Cingido pelas facas quase encostadas em seu corpo, ele insistia que podiam responsabilizar, que os funcionários também correriam risco de morte se a PM entrasse. Todos falavam ao mesmo tempo, não havia lideranças com quem discutir.

Foi quando Cidão, bandido de longa folha corrida, subiu num banquinho:

— Vamos fazer uma vez que ele diz. Sou piolho de cárcere, nunca vi esse varão faltar com a vocábulo.

Trancaram todos e deixaram as chaves com o pessoal da Faxina de cada marchar, os líderes do pavilhão. A cada hora, os carcereiros avisavam de cubículo em cubículo que, apesar do troada ao lado, reinava a calma no Oito.

Por volta das 20h, as balas silenciaram. Quando deu 23h, ele e o colega Osmar foram até a rua:

— Era uma confusão de PM e viatura levando os corpos para o IML. Falei pro Osmar: “Já imaginou se tivessem invadido o Oito?”.

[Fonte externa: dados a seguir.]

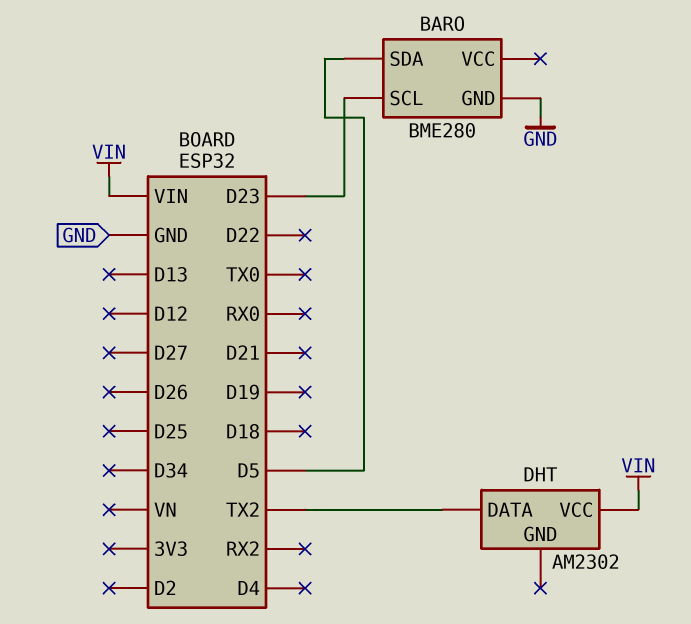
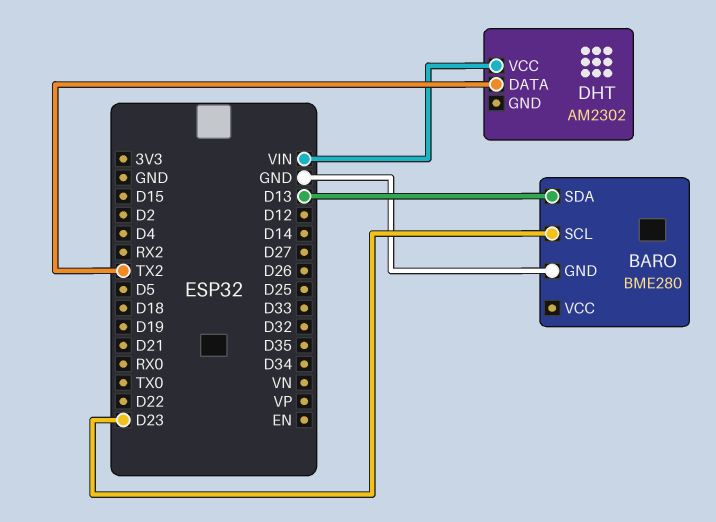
BARO pin SDA: D5 -> D13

Tomaram duas cachaças no bar em frente. Na manhã seguinte, voltaram para ajudar na limpeza. Era dia de eleição.

— Nunca imaginei ver sangue puxado com rodo.

Sábado pretérito recebi um telefonema do rebento de seu Araújo: o pai tinha completo de falecer, aos 82 anos. Hemorragia cerebral, a mesma morte súbita que levara o rebento de 12 anos enquanto jogava esfera no quintal.